Am letzten Novembertag zeigt sich der Vollmond von seiner ganzen Pracht – doch nicht alle freut das. Hartnäckig hält sich die Vermutung, dass der Erdtrabant Einfluss auf unseren Schlaf hat. Ein Experte erklärt das Phänomen.

Digital Desk: Jonas Schöll (jo)

Stuttgart - Bei Vollmond schläft man schlechter – das ist wohl die populärste Annahme, wenn es um den Einfluss des Erdtrabanten auf den Menschen geht. Wenn etwas dran ist an diesem Mythos über den Mond, dann dürften auch einige Stuttgarter in der Nacht auf Montag schlaflos im Bett gelegen haben. Denn am letzten Novembertag zeigte sich die blassgelbe Kugel in voller Pracht am Nachthimmel.

 

Sorgt der Mond für schlaflose Nächte?

Für die These, dass uns der Mond Schlaf raubt, gibt es keinerlei wissenschaftlichen Belege, wie Schlafforscher Hans-Günter Weeß erklärt. „Es gibt keinen Zusammenhang zwischen Schlaflosigkeit und dem Vollmond“, sagt der Leiter des Interdisziplinären Schlafzentrums im pfälzischen Klingenmünster.

Dennoch hielten besonders Menschen, die ohnehin einen schlechten Schlaf haben, hartnäckig an dieser Vermutung fest, wie Weeß aus der Praxis weiß. Der Experte erklärt dies mit dem Phänomen der selektiven Wahrnehmung. Das heißt: Der Vollmond stellt sich für die Betroffenen als augenscheinliche Ursache für die Schlafstörung dar.

Ein weiterer Grund sei das psychologische Erklärmodell der selbsterfüllenden Prophezeiung. Demnach stellen sich einige Menschen in Vollmondphasen bereits auf einen schlechten Schlaf ein – und liegen dann so angespannt im Bett, dass sie kein Auge zumachen könnten.

Studien geben Mondgeplagten nicht Recht

In seinem Buch „Schlaf bewirkt Wunder“ gibt der Experte Tipps für ruhige Nächte. Im Falle der Mondgeplagten setzt der Schlafforscher auf die Erkenntnis: „Da hilft nur die Ratio. Die Menschen müssen verstehen, dass die schlaflosen Nächte bei Vollmond nur ein Phänomen sind“.

Einige Studien untermauern die Aussagen des Schlafforschers. So hatten Schweizer Wissenschaftler im Jahr 2013 nach der Analyse von Daten aus einer Schlafstudie berichtet, dass Menschen um Vollmond herum unter anderem etwa fünf Minuten später einschlafen und insgesamt etwa 20 Minuten weniger schlafen. Die Datenanalyse war rückblickend erfolgt – der Einfluss des Mondes hatte bei der Erhebung der Daten keine Rolle gespielt. Zudem waren die Lichtverhältnisse im Labor genau gesteuert worden. Die Forscher sahen ihre Ergebnisse daher als „ersten verlässlichen Beweis, dass der Mondrhythmus die Schlafstruktur des Menschen beeinflussen kann“.

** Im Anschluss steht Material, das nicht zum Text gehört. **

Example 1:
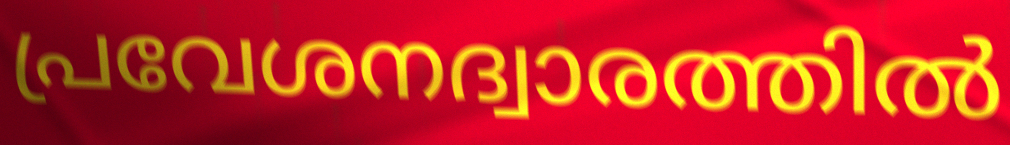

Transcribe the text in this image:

പ്രവേശനദ്വാരത്തിൽ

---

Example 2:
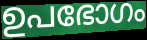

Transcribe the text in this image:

ഉപഭോഗം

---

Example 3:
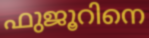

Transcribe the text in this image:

ഫുജൂറിനെ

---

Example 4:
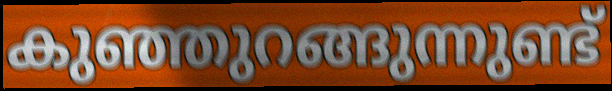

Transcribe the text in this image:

കുഞ്ഞുറങ്ങുന്നുണ്ട്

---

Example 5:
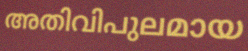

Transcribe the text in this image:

അതിവിപുലമായ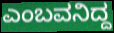
ಎಂಬವನಿದ್ದ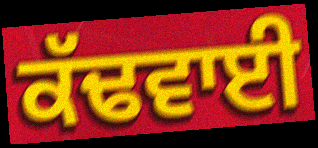
ਕੱਢਵਾਈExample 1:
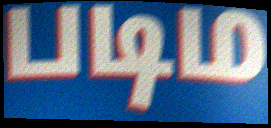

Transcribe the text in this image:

படிம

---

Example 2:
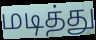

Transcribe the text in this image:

மடித்து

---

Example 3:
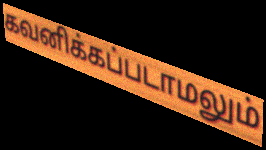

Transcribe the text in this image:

கவனிக்கப்படாமலும்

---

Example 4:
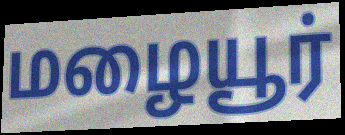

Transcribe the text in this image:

மழையூர்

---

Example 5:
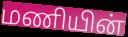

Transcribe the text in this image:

மணியின்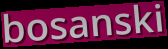
bosanskiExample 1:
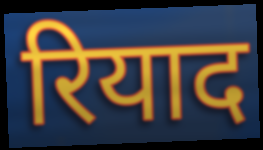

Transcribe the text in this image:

रियाद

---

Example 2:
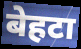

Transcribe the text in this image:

बेहटा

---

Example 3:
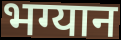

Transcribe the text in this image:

भग्यान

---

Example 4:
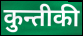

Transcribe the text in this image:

कुन्तीकी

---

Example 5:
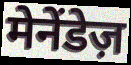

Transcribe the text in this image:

मेनेंडेज़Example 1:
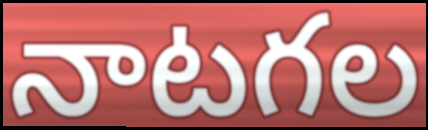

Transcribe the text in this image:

నాటగల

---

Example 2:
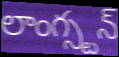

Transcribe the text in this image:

లాంగ్స్టన్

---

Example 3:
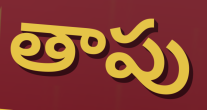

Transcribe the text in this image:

తాపు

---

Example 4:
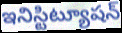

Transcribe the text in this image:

ఇనిస్టిట్యూషన్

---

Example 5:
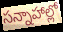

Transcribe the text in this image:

సన్నాహాల్లో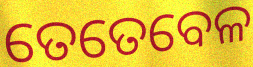
ତେତେବେଳ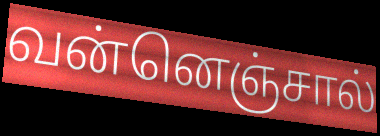
வன்னெஞ்சால்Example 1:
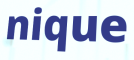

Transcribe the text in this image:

nique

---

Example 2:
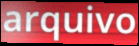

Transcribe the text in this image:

arquivo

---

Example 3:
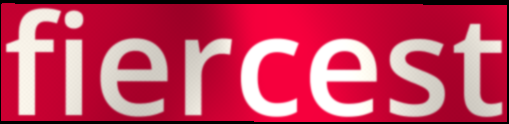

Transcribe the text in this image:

fiercest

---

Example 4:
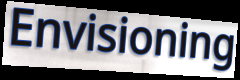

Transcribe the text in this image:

Envisioning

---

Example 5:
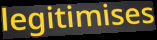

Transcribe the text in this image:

legitimises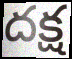
దక్షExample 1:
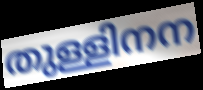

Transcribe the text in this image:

തുള്ളിനന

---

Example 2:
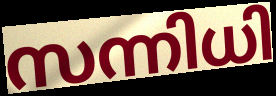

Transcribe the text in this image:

സന്നിധി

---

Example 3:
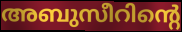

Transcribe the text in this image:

അബുസീറിന്റെ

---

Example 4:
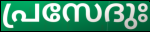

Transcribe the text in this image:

പ്രസേദുഃ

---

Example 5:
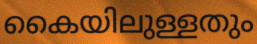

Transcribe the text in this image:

കൈയിലുള്ളതും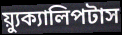
য়্যুক্যালিপটাস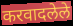
करवादलेलेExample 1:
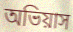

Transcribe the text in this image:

অভিয়াস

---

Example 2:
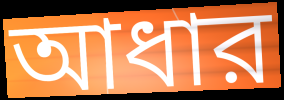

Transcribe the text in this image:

আধার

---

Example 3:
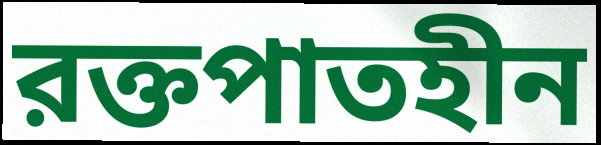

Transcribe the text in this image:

রক্তপাতহীন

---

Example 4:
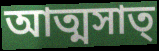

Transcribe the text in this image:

আত্মসাত্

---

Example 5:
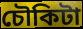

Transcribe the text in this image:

চৌকিটা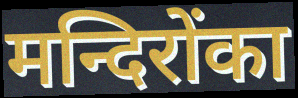
मन्दिरोंका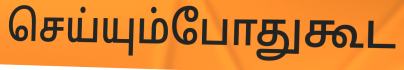
செய்யும்போதுகூட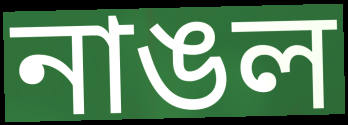
নাঙল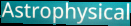
Astrophysical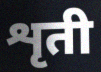
शृती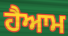
ਹੈਆਮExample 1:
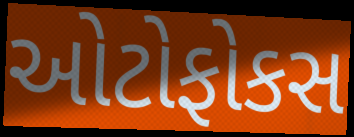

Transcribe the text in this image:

ઓટોફોકસ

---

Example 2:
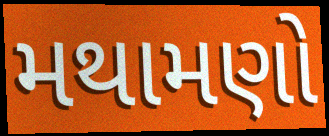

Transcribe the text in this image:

મથામણો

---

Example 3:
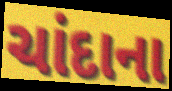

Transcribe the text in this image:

ચાંદાના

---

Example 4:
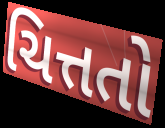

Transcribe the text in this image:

ચિત્તતો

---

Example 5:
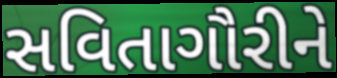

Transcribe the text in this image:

સવિતાગૌરીનેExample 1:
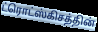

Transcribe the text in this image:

ட்ரொட்ஸ்கிசத்தின்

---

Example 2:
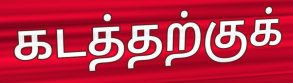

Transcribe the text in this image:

கடத்தற்குக்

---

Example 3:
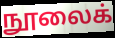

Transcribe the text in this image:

நூலைக்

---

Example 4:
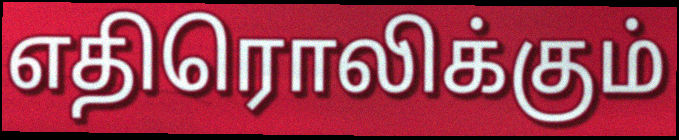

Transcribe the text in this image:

எதிரொலிக்கும்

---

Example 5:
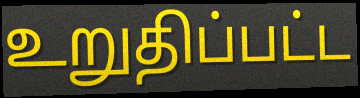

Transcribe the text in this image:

உறுதிப்பட்ட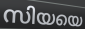
സിയയെ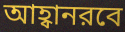
আহ্বানরবে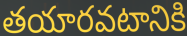
తయారవటానికి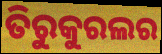
ତିରୁକୁରଲର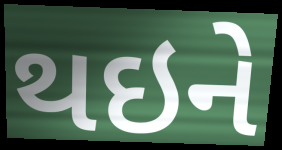
થઇને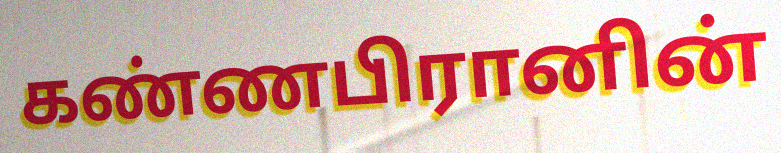
கண்ணபிரானின்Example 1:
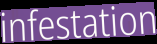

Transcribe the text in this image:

infestation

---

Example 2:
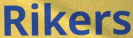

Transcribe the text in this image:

Rikers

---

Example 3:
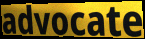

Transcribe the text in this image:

advocate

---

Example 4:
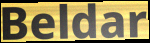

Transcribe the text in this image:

Beldar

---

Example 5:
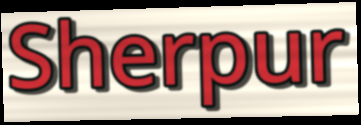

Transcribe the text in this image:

Sherpur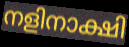
നളിനാക്ഷി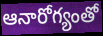
ఆనారోగ్యంతో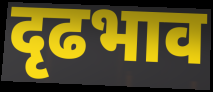
दृढभाव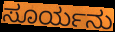
ಸೂರ್ಯನುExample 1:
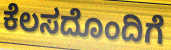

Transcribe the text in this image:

ಕೆಲಸದೊಂದಿಗೆ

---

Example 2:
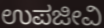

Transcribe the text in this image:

ಉಪಜೀವಿ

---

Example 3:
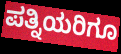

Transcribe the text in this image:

ಪತ್ನಿಯರಿಗೂ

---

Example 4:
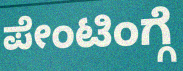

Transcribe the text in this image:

ಪೇಂಟಿಂಗ್ಗೆ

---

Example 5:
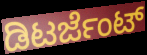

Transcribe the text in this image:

ಡಿಟರ್ಜೆಂಟ್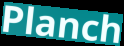
PlanchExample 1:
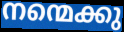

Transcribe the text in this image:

നന്മെക്കു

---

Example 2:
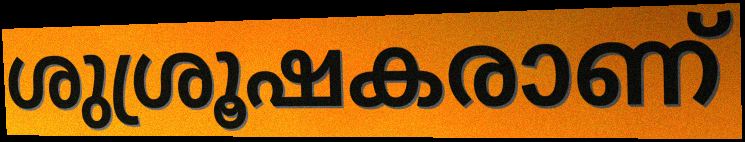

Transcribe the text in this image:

ശുശ്രൂഷകരാണ്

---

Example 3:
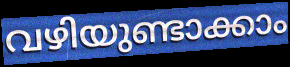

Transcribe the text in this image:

വഴിയുണ്ടാക്കാം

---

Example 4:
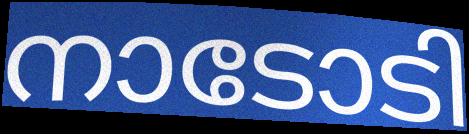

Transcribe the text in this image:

നാടോടി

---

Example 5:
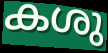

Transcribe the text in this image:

കശുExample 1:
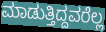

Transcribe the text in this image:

ಮಾಡುತ್ತಿದ್ದವರೆಲ್ಲ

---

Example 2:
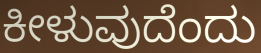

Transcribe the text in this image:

ಕೀಳುವುದೆಂದು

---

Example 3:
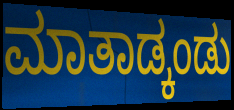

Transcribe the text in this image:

ಮಾತಾಡ್ಕಂಡು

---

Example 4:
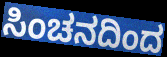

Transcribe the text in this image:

ಸಿಂಚನದಿಂದ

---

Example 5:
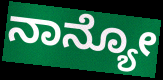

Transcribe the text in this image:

ನಾನ್ಯೋ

Vermutung hält sich hartnäckig

Andere Wissenschaftler, unter anderem vom Max-Planck-Institut für Psychiatrie in München, konnten das Ergebnis der kleinen Studie mit gut 30 Teilnehmern allerdings nicht bestätigen. Sie hatten ebenfalls rückblickend Schlafdaten von mehr als 1200 Teilnehmern aus mehr als 2000 Nächten ausgewertet und keinen Zusammenhang mit dem Mondzyklus gefunden. Sie stießen allerdings auf Hinweise darauf, dass vor allem bei Neuanalysen älterer Daten positive Studien veröffentlicht werden, während solche mit negativem Ergebnis in der Schublade verschwinden – eine mögliche Erklärung dafür, dass sich die Vermutung so hartnäckig hält.

Die Schlaflosigkeit in Vollmondnächten bleibt also nach vorläufigem Ergebnis eher subjektive Wahrnehmung als wissenschaftliche Erkenntnis.